Среди литературных знакомств Твена в Вирджиния-Сити интересным было общение с Артимесом Уордом (настоящее имя Чарльз Фаррар Браун).
Артимес Уорд был в зените славы, его комические лекции пользовались большой популярностью. Но и Марк Твен к тому времени уже составил себе имя; его статьи перепечатывали другие газеты с очень лестными для автора заголовками. «Дикий юморист прерий», как назвал Уорда Твен, встретился с «буйным юмористом Тихоокеанских Склонов» — титул, которым газеты одарили самого Марка Твена. Встреча удовлетворила обоих. Твен был в восторге от комической манеры Уорда-лектора, а Уорд был очарован литературным «братством» Вирджиния-Сити настолько, что прожил в городе вместо двух дней несколько недель. Позже в письме к Твену он вспоминает время, проведенное в обществе виргинских журналистов, как «яркое пятно своей жизни». Твен тоже не забыл этих дней и в письме к Олдричу в 1871 году подробно описал один из вечеров с участием Гудмена, Уорда и других, когда много было читано стихов, выпито вина и выпущено острот[42].

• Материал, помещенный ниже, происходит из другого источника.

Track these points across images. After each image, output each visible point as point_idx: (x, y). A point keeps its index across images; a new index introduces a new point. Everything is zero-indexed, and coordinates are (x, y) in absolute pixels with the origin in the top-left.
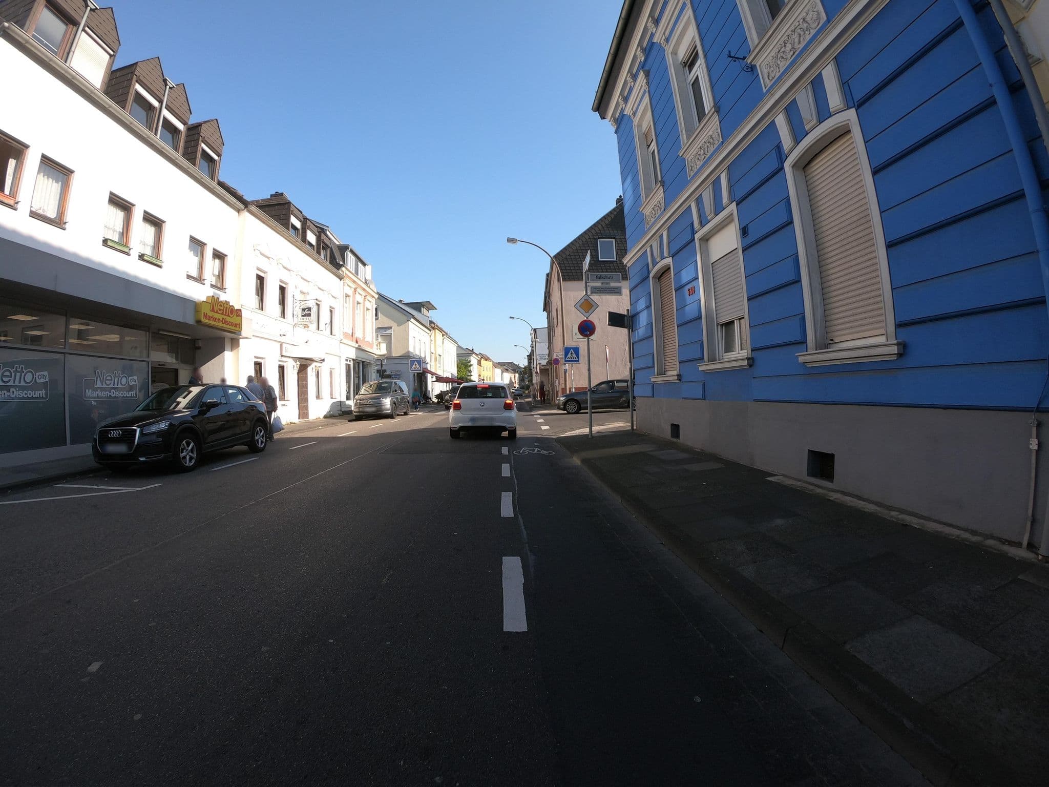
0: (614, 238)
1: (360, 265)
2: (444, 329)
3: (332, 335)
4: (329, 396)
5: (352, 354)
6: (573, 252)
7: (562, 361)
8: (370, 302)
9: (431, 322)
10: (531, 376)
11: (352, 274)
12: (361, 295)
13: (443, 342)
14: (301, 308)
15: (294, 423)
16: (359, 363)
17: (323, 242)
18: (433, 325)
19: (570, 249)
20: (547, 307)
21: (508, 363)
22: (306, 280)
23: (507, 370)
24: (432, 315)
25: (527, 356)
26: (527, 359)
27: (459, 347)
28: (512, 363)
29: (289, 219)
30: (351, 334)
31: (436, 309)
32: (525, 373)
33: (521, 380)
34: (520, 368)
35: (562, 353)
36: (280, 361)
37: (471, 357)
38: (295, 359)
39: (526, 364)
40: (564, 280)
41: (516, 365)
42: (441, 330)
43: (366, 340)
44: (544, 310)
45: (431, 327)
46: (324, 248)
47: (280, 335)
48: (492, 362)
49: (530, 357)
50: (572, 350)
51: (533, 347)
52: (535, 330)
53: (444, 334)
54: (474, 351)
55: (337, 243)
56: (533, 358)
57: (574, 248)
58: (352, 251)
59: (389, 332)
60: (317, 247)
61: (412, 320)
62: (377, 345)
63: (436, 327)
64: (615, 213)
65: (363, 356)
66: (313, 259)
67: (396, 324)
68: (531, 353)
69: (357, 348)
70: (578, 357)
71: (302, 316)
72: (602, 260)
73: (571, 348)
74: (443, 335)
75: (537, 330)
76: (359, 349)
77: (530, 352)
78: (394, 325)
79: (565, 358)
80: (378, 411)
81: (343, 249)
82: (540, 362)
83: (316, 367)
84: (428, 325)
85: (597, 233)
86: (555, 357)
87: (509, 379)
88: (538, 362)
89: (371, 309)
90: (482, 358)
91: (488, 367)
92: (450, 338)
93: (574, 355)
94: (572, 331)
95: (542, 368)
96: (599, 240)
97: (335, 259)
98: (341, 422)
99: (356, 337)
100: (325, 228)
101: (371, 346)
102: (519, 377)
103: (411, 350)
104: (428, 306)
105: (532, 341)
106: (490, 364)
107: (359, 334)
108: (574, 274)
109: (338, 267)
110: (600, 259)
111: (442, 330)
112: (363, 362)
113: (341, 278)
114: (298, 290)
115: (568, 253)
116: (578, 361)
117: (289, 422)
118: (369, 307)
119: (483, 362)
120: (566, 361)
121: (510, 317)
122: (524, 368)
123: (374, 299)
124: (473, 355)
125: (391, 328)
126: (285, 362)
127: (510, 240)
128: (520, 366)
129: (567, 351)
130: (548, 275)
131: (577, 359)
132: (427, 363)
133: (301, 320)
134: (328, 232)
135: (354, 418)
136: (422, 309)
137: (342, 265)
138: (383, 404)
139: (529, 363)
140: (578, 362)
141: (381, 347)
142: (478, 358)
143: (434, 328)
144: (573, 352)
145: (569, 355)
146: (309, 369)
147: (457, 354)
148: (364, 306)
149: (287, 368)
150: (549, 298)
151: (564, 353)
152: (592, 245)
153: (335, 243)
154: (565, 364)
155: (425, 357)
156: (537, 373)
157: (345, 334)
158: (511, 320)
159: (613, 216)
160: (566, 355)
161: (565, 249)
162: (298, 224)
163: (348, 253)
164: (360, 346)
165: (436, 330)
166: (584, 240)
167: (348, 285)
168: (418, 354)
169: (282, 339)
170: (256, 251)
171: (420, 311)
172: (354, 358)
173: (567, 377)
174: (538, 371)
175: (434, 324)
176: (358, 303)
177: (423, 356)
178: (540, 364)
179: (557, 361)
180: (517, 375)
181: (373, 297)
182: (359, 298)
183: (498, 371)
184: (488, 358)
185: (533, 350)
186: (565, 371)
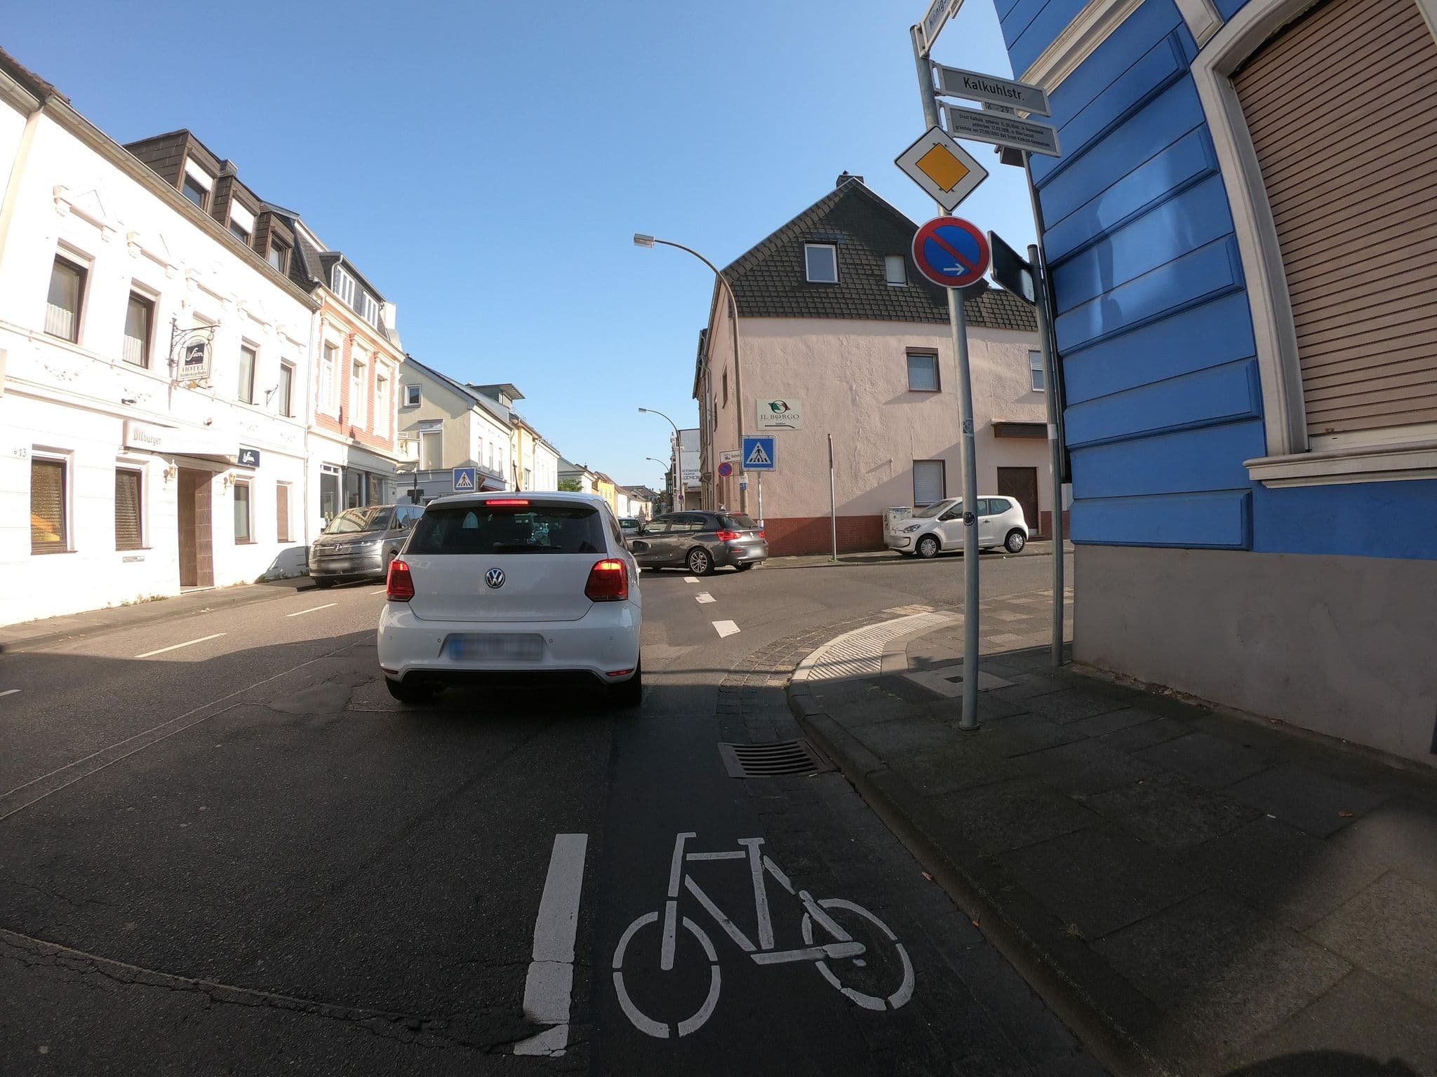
0: (835, 243)
1: (368, 297)
2: (535, 430)
3: (288, 416)
4: (274, 535)
5: (340, 456)
6: (758, 265)
7: (736, 469)
8: (388, 366)
9: (513, 416)
10: (672, 504)
11: (348, 309)
12: (366, 350)
13: (534, 449)
14: (185, 346)
15: (163, 598)
16: (360, 476)
17: (274, 232)
18: (516, 421)
19: (754, 261)
20: (700, 390)
21: (638, 488)
22: (214, 295)
23: (635, 496)
24: (516, 407)
25: (666, 474)
26: (665, 480)
27: (561, 460)
28: (643, 488)
29: (179, 164)
30: (337, 420)
31: (524, 398)
32: (661, 500)
33: (657, 511)
34: (654, 494)
35: (737, 453)
36: (119, 459)
37: (582, 476)
38: (168, 456)
39: (664, 488)
40: (742, 314)
41: (650, 491)
42: (530, 431)
43: (375, 433)
44: (695, 395)
45: (513, 424)
46: (274, 244)
47: (123, 401)
48: (613, 485)
49: (670, 477)
50: (758, 444)
51: (674, 460)
52: (679, 432)
53: (537, 437)
54: (588, 468)
55: (320, 250)
56: (675, 477)
57: (761, 257)
58: (345, 265)
59: (436, 427)
60: (257, 238)
61: (476, 408)
62: (402, 447)
63: (520, 424)
64: (837, 199)
65: (366, 463)
66: (241, 258)
67: (449, 415)
68: (671, 469)
69: (350, 446)
70: (771, 460)
71: (187, 363)
72: (811, 281)
73: (755, 441)
74: (534, 439)
75: (681, 432)
76: (356, 448)
77: (669, 468)
78: (445, 416)
79: (746, 460)
80: (352, 569)
81: (328, 261)
82: (686, 481)
83: (231, 476)
84: (507, 421)
85: (802, 233)
86: (723, 460)
87: (638, 510)
88: (683, 481)
89: (389, 379)
90: (599, 478)
91: (608, 492)
92: (544, 443)
93: (764, 455)
94: (756, 412)
95: (689, 490)
96: (806, 246)
97: (305, 272)
98: (279, 593)
99: (350, 425)
100: (293, 217)
101: (389, 444)
102: (653, 507)
103: (474, 457)
104: (508, 391)
105: (673, 450)
106: (611, 488)
107: (357, 419)
108: (760, 304)
109: (309, 286)
110: (808, 279)
111: (534, 433)
112: (367, 473)
113: (314, 309)
114: (189, 312)
115: (748, 266)
116: (771, 466)
117: (146, 596)
118: (385, 373)
119: (601, 485)
120: (746, 466)
121: (640, 409)
122: (659, 495)
123: (396, 362)
124: (586, 474)
125: (440, 421)
126: (144, 463)
127: (640, 240)
128: (654, 491)
129: (749, 445)
130: (704, 332)
131: (769, 462)
132: (505, 482)
133: (185, 373)
134: (296, 225)
135: (313, 583)
136: (500, 396)
137: (317, 283)
138: (365, 555)
139: (668, 485)
140: (771, 469)
141: (409, 449)
142: (593, 479)
143: (518, 428)
144: (761, 448)
145: (753, 455)
146: (217, 482)
147: (558, 472)
148: (372, 371)
149: (147, 476)
150: (706, 364)
151: (743, 452)
152: (793, 254)
153: (315, 250)
154: (741, 473)
155: (501, 473)
156: (681, 497)
157: (323, 419)
158: (642, 413)
159: (832, 205)
160: (747, 455)
161: (744, 258)
162: (207, 182)
163: (339, 267)
164: (359, 443)
165: (522, 429)
166: (780, 244)
167: (331, 324)
168: (487, 465)
169: (127, 411)
170: (61, 203)
171: (497, 400)
172: (345, 464)
173: (747, 500)
174: (683, 494)
175: (517, 418)
176: (358, 365)
177: (496, 469)
178: (685, 484)
179: (725, 469)
180: (650, 504)
181: (395, 358)
182: (357, 353)
183: (623, 498)
184: (608, 478)
185: (675, 465)
186: (743, 488)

Марк Твен считал Уорда отличным артистом-рассказчиком и особенно восхищался его уменьем выдерживать паузы. Позже и сам Твен мастерски владел «искусством паузы» (его выступления с негритянской легендой «Золотая рука»). Твен очень правильно расценил обаяние комических лекций Уорда: оно заключалось в его манере, а не в материале. Манера Артимеса Уорда — подчеркнутое «простачество» рассказчика, введение комических недоразумений, использование диалектов, обыгрывание нелепых и абсурдных положений, пародирование библейских текстов — резко отличалась от канонизированных и общепринятых литературных форм. Это было замечено литературной общественностью Запада, об этом трубили газеты, предсказывая Уорду великую будущность. Но он не оправдал надежд.